◆ Brano da esaminare ◆

Anche il fallimento della lotta al bullismo Zappella lo imputa alla sostituzione delle assemblee con i rappresentanti: «Cosa fanno gli insegnanti in queste situazioni? Situazioni in cui magari i rappresentanti dei genitori sono proprio i genitori del bullo, genitori pronti a minacciare la denuncia al Tar? Molti insegnanti stanno sulle loro, non esiste una direttiva chiara in questo senso».
Il «punto chiave», per ognuno di questi aspetti, è che per i genitori è difficile accettare la difficoltà dei figli. Diventa la loro frustrazione e non riescono a sopportarla:
«Il collegamento importante è quello sui valori della società dei consumi, quali valori? Se devi entrarci, devi avere due qualità: saperti relazionare bene e leggere e scrivere e fare di conto. Se poi sei troppo irrequieto non va bene, perché sei impulsivo, e nemmeno se sei troppo silenzioso. Da parte dei genitori il problema quale è? Il genitore pensa che il suo obiettivo sia innanzitutto avere il minor numero di problemi e dunque moltiplicare gli interventi attorno al proprio figlio è garanzia di questo. Questa impossibilità di tollerare le difficoltà ha note molto drammatiche, la diagnosi di autismo, per esempio, ha ricadute sulla famiglia devastanti e 50 anni fa non era così. Quattro madri su cinque vanno in depressione e dopo un anno e mezzo la depressione si riscontra ancora: si tratta di depressioni pesanti, che spesso portano anche la famiglia a non reggere».

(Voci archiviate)
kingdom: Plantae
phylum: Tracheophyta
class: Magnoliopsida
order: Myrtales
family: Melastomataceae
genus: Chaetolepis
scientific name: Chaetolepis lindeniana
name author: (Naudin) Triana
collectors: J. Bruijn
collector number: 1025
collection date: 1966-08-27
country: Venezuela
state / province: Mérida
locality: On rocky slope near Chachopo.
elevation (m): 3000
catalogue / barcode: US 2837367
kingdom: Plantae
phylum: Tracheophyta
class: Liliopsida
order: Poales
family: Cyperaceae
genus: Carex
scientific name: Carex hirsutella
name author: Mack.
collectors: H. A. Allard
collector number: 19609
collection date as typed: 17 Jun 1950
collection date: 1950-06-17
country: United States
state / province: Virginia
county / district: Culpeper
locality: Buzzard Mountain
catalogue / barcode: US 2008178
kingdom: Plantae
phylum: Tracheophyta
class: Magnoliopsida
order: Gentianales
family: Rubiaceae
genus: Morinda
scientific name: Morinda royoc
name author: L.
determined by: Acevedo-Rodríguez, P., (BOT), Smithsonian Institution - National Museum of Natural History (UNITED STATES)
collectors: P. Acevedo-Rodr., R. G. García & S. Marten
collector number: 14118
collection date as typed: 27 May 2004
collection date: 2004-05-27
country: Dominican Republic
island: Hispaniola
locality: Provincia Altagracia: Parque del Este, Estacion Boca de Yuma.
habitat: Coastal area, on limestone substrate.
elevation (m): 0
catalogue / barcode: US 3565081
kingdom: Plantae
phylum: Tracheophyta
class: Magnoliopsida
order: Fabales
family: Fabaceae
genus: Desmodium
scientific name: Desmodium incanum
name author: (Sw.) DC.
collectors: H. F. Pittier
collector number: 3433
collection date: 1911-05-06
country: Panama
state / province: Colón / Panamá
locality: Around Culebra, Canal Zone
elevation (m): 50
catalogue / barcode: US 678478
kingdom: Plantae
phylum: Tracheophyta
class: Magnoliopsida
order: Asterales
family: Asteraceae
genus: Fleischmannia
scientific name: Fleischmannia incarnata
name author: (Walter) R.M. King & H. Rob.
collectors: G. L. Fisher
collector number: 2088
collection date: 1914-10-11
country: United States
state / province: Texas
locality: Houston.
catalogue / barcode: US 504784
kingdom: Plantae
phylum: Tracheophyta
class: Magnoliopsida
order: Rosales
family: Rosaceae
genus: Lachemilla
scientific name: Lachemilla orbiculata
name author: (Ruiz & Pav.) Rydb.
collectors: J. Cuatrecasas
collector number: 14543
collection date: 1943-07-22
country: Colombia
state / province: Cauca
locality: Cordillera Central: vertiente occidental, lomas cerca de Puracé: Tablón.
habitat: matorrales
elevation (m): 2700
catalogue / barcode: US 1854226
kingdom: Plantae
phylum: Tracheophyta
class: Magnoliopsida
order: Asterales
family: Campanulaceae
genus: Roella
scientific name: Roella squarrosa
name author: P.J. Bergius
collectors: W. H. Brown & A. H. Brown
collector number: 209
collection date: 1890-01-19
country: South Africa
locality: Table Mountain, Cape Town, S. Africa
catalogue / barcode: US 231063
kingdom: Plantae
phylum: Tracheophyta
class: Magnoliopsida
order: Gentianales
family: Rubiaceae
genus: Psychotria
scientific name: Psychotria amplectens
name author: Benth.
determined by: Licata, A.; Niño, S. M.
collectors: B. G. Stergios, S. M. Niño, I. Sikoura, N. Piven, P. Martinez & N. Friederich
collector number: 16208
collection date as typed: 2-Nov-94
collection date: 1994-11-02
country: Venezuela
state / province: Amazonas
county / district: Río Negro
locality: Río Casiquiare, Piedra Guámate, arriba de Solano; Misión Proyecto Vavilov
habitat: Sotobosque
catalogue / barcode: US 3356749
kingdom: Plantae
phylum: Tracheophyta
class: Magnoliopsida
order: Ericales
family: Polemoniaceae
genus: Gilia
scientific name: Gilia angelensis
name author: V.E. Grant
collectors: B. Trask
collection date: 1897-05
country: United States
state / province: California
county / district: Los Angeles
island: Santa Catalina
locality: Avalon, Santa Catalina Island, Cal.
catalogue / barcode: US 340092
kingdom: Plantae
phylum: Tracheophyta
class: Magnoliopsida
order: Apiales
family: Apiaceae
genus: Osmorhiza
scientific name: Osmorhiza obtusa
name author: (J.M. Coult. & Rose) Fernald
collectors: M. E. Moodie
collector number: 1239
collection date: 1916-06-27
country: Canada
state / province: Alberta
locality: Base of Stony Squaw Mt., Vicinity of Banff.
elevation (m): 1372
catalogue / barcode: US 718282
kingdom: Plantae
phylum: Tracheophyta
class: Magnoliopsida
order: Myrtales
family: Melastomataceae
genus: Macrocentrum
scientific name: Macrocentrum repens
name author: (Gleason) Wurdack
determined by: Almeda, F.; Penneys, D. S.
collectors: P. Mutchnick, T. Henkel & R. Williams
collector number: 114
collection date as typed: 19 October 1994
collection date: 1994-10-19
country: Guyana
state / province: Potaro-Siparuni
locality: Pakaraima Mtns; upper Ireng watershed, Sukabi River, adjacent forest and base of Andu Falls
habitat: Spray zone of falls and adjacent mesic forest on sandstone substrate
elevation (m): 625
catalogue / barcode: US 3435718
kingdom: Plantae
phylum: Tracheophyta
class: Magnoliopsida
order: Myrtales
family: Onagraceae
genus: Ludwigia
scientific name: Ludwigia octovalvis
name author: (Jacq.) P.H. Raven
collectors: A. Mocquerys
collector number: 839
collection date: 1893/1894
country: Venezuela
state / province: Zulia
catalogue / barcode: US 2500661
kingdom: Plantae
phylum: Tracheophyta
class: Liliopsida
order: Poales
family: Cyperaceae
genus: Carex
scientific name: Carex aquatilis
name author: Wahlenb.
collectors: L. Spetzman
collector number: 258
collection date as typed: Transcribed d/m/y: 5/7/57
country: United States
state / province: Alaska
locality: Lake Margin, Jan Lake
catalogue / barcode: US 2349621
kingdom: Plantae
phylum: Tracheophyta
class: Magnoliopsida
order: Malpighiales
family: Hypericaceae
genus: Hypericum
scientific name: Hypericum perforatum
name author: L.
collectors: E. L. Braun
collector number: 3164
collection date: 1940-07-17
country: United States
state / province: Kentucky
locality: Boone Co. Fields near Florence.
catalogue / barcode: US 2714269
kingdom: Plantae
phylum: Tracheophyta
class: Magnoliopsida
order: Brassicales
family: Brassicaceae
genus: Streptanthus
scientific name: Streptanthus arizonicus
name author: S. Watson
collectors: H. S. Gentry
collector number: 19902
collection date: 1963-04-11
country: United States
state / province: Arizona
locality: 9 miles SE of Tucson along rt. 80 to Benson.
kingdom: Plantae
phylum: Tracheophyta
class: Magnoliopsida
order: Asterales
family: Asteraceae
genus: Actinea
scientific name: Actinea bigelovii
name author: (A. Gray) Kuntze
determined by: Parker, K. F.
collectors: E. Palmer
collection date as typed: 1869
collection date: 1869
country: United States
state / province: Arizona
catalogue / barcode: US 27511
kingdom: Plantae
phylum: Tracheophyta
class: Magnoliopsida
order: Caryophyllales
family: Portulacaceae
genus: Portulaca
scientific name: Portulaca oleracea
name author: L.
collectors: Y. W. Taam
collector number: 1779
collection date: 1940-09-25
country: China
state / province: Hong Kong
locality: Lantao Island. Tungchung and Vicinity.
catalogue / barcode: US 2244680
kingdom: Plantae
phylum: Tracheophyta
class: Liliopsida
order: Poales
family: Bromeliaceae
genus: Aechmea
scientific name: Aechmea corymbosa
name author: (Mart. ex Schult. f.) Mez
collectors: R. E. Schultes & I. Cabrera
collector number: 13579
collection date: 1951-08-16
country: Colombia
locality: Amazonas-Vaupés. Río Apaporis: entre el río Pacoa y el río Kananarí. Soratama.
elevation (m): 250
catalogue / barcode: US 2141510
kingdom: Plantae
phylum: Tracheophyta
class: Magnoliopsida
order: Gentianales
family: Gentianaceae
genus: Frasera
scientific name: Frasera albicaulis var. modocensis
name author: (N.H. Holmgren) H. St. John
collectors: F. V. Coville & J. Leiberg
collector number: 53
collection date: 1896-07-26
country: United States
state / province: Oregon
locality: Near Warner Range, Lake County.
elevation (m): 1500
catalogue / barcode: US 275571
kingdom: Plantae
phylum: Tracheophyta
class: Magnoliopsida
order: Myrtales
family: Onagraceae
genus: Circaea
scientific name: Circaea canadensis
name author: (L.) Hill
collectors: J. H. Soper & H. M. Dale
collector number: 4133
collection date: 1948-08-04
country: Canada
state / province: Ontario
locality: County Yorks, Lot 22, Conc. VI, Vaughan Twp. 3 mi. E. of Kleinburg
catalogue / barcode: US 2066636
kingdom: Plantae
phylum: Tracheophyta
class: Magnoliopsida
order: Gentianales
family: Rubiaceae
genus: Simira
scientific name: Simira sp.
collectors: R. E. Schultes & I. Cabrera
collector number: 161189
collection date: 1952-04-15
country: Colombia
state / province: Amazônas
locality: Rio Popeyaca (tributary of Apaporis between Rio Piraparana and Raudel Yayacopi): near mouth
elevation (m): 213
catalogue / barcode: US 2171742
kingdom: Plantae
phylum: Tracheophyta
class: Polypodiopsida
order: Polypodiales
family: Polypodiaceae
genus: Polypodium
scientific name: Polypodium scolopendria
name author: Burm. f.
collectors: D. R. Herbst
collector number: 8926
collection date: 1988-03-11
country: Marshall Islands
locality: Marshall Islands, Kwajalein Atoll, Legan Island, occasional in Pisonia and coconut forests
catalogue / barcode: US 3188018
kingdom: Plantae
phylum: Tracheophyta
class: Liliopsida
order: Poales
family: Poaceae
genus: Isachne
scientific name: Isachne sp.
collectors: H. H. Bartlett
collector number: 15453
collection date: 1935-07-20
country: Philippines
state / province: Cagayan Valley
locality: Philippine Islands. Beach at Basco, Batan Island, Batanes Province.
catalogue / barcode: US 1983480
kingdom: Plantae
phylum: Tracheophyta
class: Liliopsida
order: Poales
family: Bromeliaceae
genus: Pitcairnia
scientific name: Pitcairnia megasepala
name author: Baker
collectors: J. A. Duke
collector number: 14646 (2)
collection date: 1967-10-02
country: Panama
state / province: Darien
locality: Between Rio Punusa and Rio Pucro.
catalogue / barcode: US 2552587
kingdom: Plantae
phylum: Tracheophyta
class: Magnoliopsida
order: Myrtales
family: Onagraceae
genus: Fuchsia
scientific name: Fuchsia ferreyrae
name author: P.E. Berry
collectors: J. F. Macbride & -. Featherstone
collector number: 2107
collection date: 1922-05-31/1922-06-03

◆ Cosa fare ◆
(a) Nel brano sui genitori e le difficoltà dei figli, a che cosa imputa Zappella il fallimento della lotta al bullismo?
(b) Riprendi il brano sui genitori e le difficoltà dei figli dal punto in cui si interrompe.

◆ Risposte ai compiti ◆
(a) Alla sostituzione delle assemblee con i rappresentanti.

(b)
Ma resta il fatto che molte diagnosi sono sbagliate perché non si interviene nel modo giusto nel momento decisivo:
«Generalmente il problema si pone intorno ai due anni, i bambini a due anni che rapporto hanno con un adulto? Un bambino di due o tre anni, che non parla granché, ha un altro tipo di comunicazione, una comunicazione nella quale vuole essere rassicurato e divertito. Ogni bambino ha la sua, ci sono bambini più visivi, bambini più musicali. Io spesso borbotto motivetti musicali. Questo passaggio è necessario per creare un’alleanza e l’alleanza è essenziale per capire chi è il bambino che mi trovo davanti. Un altro elemento fondamentale è accogliere i bambini con il loro nome e in un ambiente pieno di giocattoli, distribuiti con sapienza, giocattoli che devono essere presentati a lui come fossero lì per lui. È essenziale che il bambino si senta protetto, in un ambiente sicuro, solo in questa situazione possiamo capire chi sia davvero. I bambini visitati nella corsia di ospedale sono allarmati, mica sono scemi! Sentono l’allarme dei genitori e dunque se ne stanno sul chi va là». E allora, meglio «dimenticare la diagnosi e parlare con i pazienti. Le bambine con Sindrome di Rett, per esempio, sono bambine che non parlano e non parleranno mai, quale è il senso di descrivere ai compagni le caratteristiche e le conseguenze della malattia? Si tratta di bambine che molto spesso si incantano con Mozart, comunicano con la musica. È essenziale vedere questo, vedere il rapporto con l’altro in questa direzione. Le diagnosi cancellano gli aspetti positivi».
Alla fine , c’è il senso di una missione che i grandi medici trasmettono in un unico modo, l’esempio instancabile e divertito:
«Quando vedo questi bambini di due o tre anni e faccio il pagliaccio io vedo un candore che trasmette un’energia che dura giorni e giorni, e insomma il problema è di mettersi dalla loro parte. Non è tanto facile, ma è possibile. Mi dispiace che il nostro Paese culturalmente sia un po’ tagliato fuori dall’Europa, non c’è comunicazione tra i discorsi educativi, non circolano. Ma io voglio pensare in modo positivo, bisogna battersi, no?».